■ Request:
Reply with each record repeated exactly.

[Recorded information Boundary: Start]

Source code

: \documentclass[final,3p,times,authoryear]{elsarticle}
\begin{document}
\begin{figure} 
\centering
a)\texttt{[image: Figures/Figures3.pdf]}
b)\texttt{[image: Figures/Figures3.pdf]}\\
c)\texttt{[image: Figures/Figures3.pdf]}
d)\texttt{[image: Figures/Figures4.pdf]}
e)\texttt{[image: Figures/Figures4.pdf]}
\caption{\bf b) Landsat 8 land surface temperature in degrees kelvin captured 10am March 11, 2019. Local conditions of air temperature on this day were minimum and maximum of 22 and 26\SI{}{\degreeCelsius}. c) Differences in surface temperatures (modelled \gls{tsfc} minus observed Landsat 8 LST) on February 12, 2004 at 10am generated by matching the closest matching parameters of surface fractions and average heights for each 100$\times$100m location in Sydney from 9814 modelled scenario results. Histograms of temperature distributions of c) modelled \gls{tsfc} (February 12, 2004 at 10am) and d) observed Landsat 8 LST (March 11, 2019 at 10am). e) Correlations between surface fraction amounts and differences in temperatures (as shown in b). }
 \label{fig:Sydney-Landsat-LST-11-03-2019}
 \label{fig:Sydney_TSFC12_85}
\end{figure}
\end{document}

[Recorded information Boundary: End]

■ Answer to this task:
Source code

: \documentclass[final,3p,times,authoryear]{elsarticle}
\begin{document}
\begin{figure} 
\centering
a)\texttt{[image: Figures/Figures3.pdf]}
b)\texttt{[image: Figures/Figures3.pdf]}\\
c)\texttt{[image: Figures/Figures3.pdf]}
d)\texttt{[image: Figures/Figures4.pdf]}
e)\texttt{[image: Figures/Figures4.pdf]}
\caption{\bf b) Landsat 8 land surface temperature in degrees kelvin captured 10am March 11, 2019. Local conditions of air temperature on this day were minimum and maximum of 22 and 26\SI{}{\degreeCelsius}. c) Differences in surface temperatures (modelled \gls{tsfc} minus observed Landsat 8 LST) on February 12, 2004 at 10am generated by matching the closest matching parameters of surface fractions and average heights for each 100$\times$100m location in Sydney from 9814 modelled scenario results. Histograms of temperature distributions of c) modelled \gls{tsfc} (February 12, 2004 at 10am) and d) observed Landsat 8 LST (March 11, 2019 at 10am). e) Correlations between surface fraction amounts and differences in temperatures (as shown in b). }
 \label{fig:Sydney-Landsat-LST-11-03-2019}
 \label{fig:Sydney_TSFC12_85}
\end{figure}
\end{document}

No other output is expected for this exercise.